Where Urdu poetry was concerned, Noor Jahan’s rendition of Faiz Ahmed Faiz’s poem Mujh Se Pehli Si Mohabbat could never be forgotten. Panelist Yasser Hashmi, also the grandson of Faiz, gave a background to the rendition.

“When Faiz was in jail, he would listen to the radio because there was not much else to do there. Meanwhile, Madam had fought her way with producers to have her sing the song of a banned poet. She finally got her way, as always, and sang it. In jail, others inmates came running to tell Faiz that his poem was being sung on air.”

Nazia took on from this point, saying when Faiz was released one of the first things he did was visiting her mother – who ran out to greet him at the gate. Spontaneously, she hugged him and the two became friends till the end. In fact once, in Noor Jahan’s own words, Faiz made her sing his poem ‘Aa Kay Wabasta Hain’ extempore so she could compose it herself.

About the 1965 recording, it was said there was no orchestra and Noor Jahan had to work extra hours and then go live. When she knew that soldiers would be listening to her live, she uddenly felt nervous.
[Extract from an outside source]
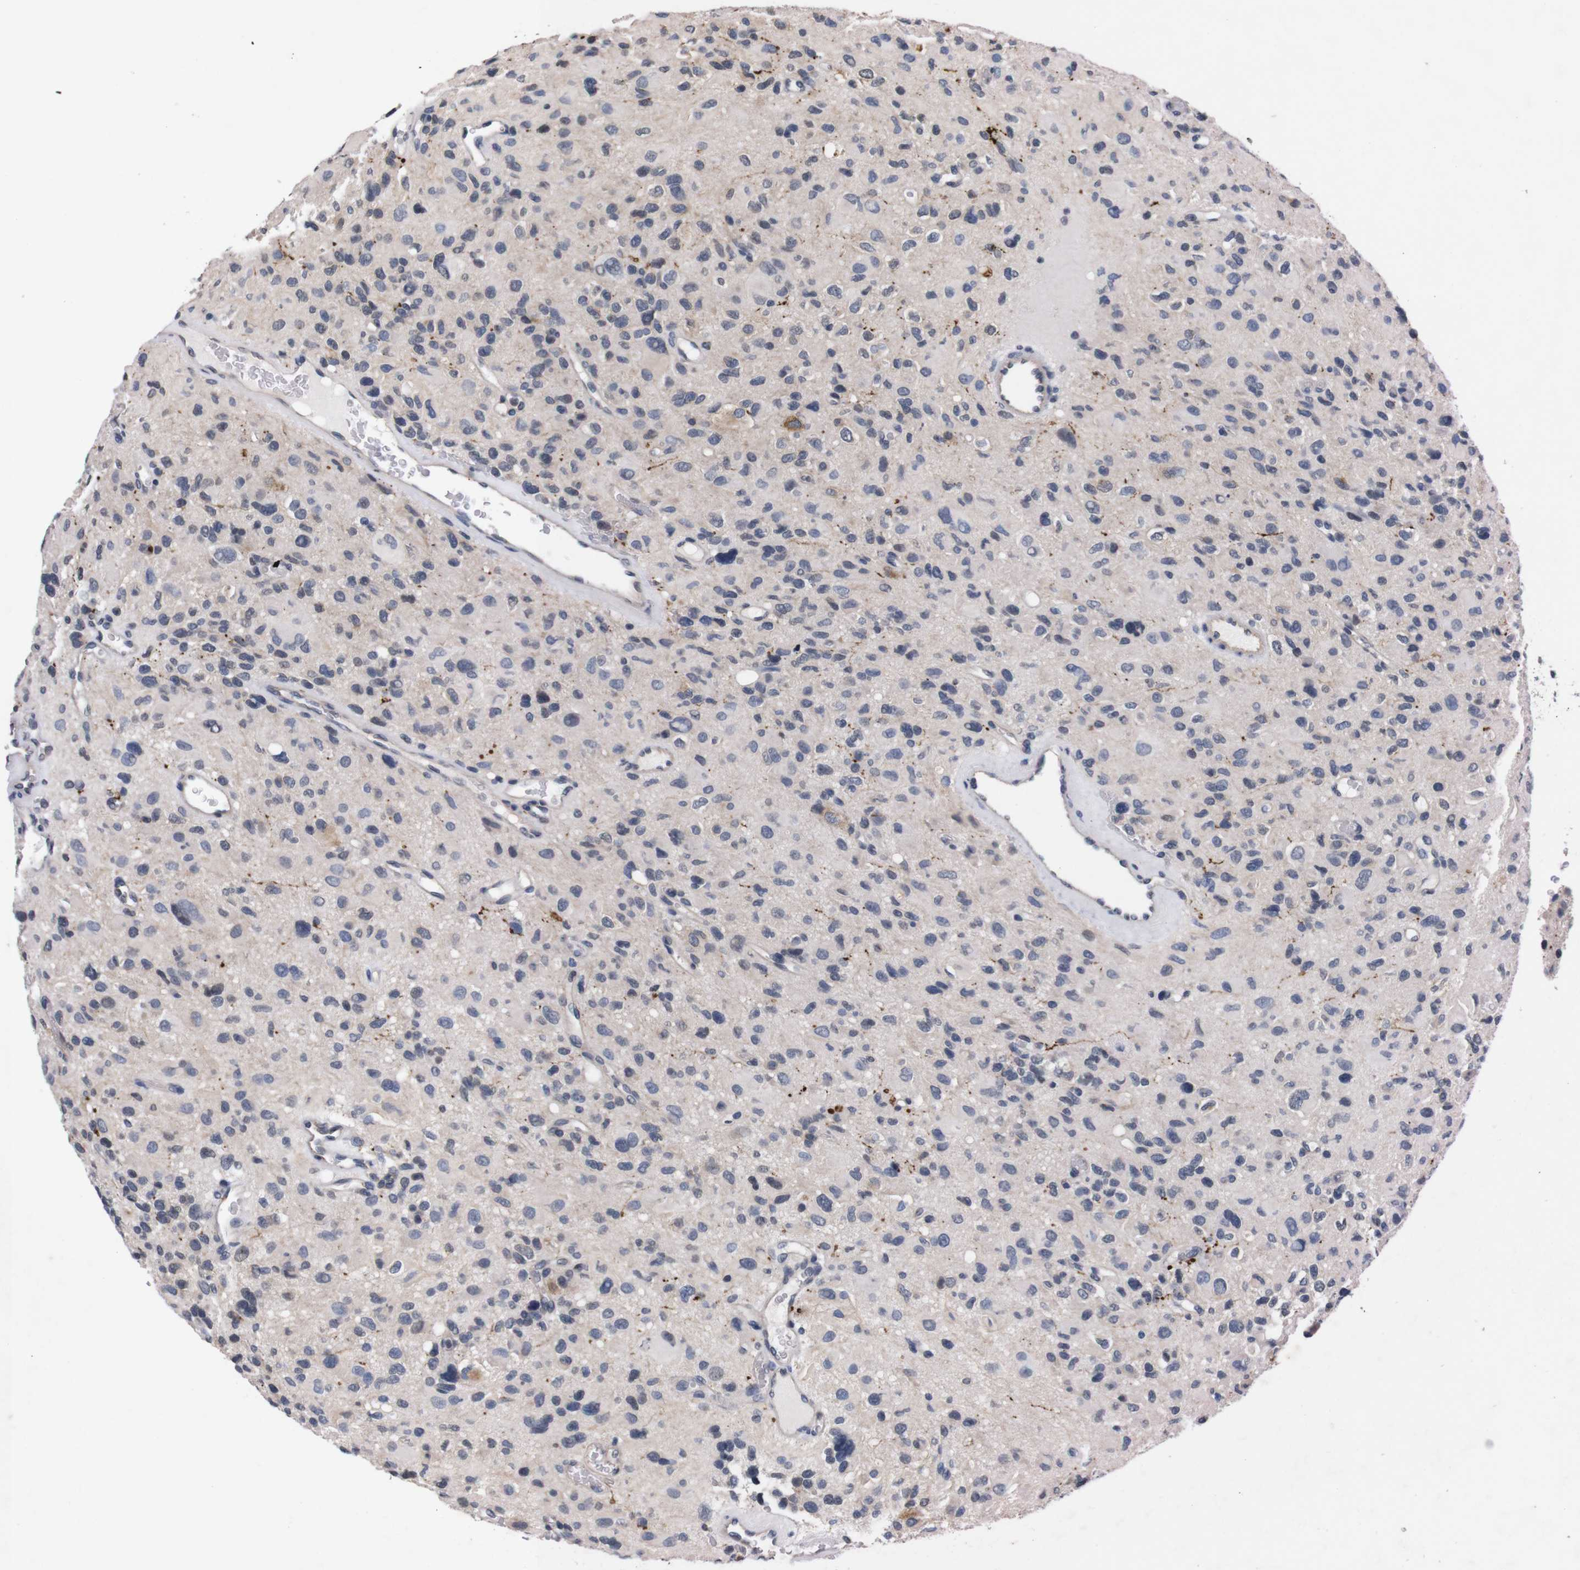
{"staining": {"intensity": "negative", "quantity": "none", "location": "none"}, "tissue": "glioma", "cell_type": "Tumor cells", "image_type": "cancer", "snomed": [{"axis": "morphology", "description": "Glioma, malignant, High grade"}, {"axis": "topography", "description": "Brain"}], "caption": "IHC image of glioma stained for a protein (brown), which displays no expression in tumor cells.", "gene": "TNFRSF21", "patient": {"sex": "male", "age": 48}}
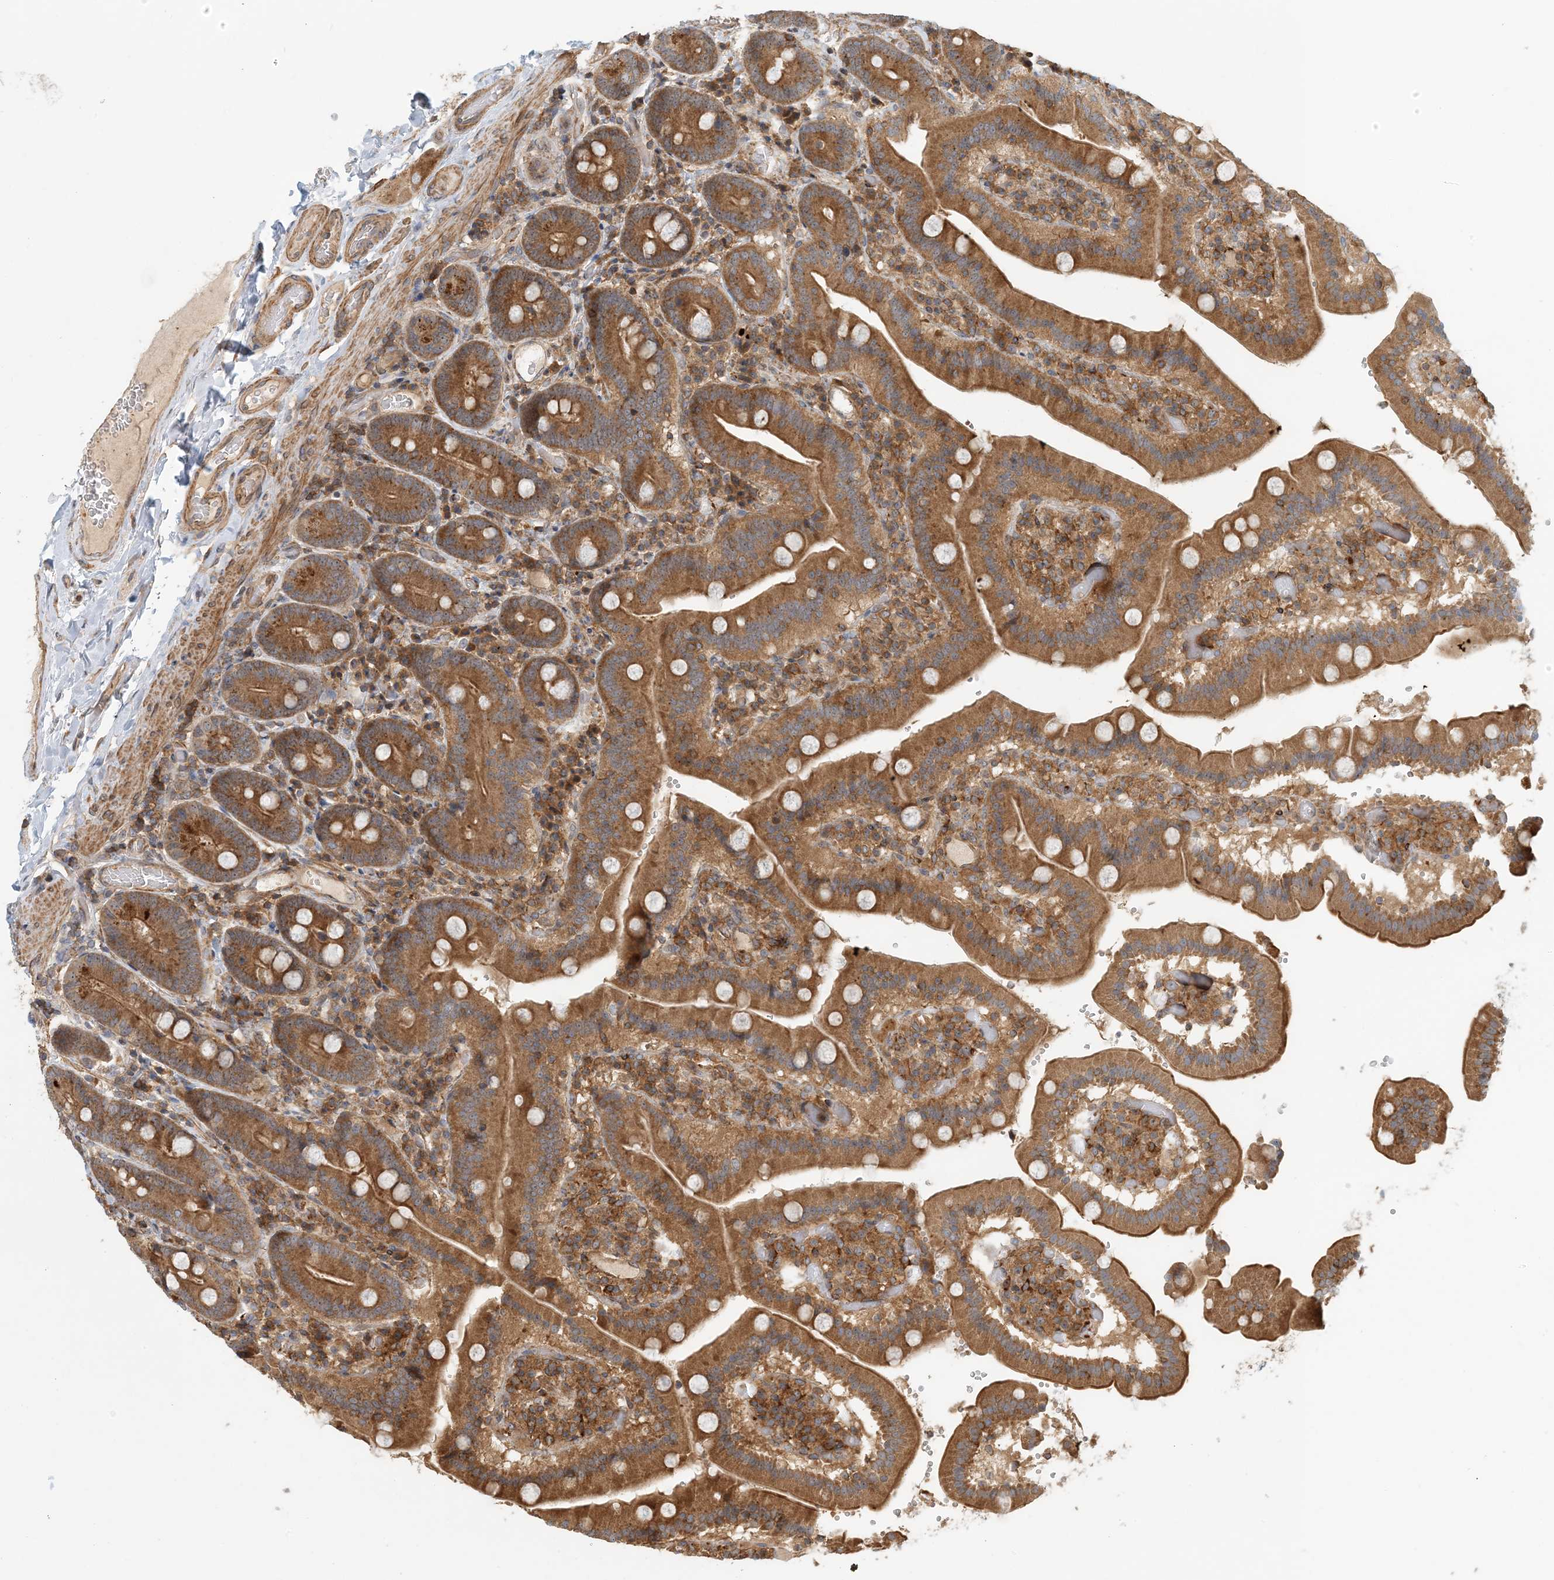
{"staining": {"intensity": "moderate", "quantity": ">75%", "location": "cytoplasmic/membranous"}, "tissue": "duodenum", "cell_type": "Glandular cells", "image_type": "normal", "snomed": [{"axis": "morphology", "description": "Normal tissue, NOS"}, {"axis": "topography", "description": "Duodenum"}], "caption": "Duodenum stained with DAB (3,3'-diaminobenzidine) immunohistochemistry reveals medium levels of moderate cytoplasmic/membranous expression in about >75% of glandular cells. (DAB (3,3'-diaminobenzidine) IHC with brightfield microscopy, high magnification).", "gene": "COLEC11", "patient": {"sex": "female", "age": 62}}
But in fact, her both famous songs -- Aye Watan Kay Sajeelay Jawanon and Aye Puttar Hatan Tay Nai Wikde -- were not really ‘war songs’, said Jugnu Mohsin. “They are actually anti-war songs. She does not embody the nation’s spirit of militancy, instead she embodies the nation’s aspiration of getting over war as positively as they can.”

“And the poetry being Soofi Tabassum’s, it showed how much Noor Jahan felt for the common man,” added Hashmi. “In fact that was what brought Faiz and her together.”

The most memorable and remarkable lineup was when for the first and last time, Noor Jahan, Farida Khanum and Ustad Allah Rakha came together to produce a song called ‘Saajan Laagi Tori Nazar Manwa’. While Noor Jahan and Khanum were the female singers in the track, the male singers were the great Ustad Salamat and Nazakat Ali Khan. The song was included in the 1962 film ‘Baji’. The film has been lost but the song has been saved and re-released.

Right after the 1965 war she sang a bhajan, composed by Nisar Bazmi, in a film where she played a Hindu girl Shakuntala. Of course, the song was banned from being aired.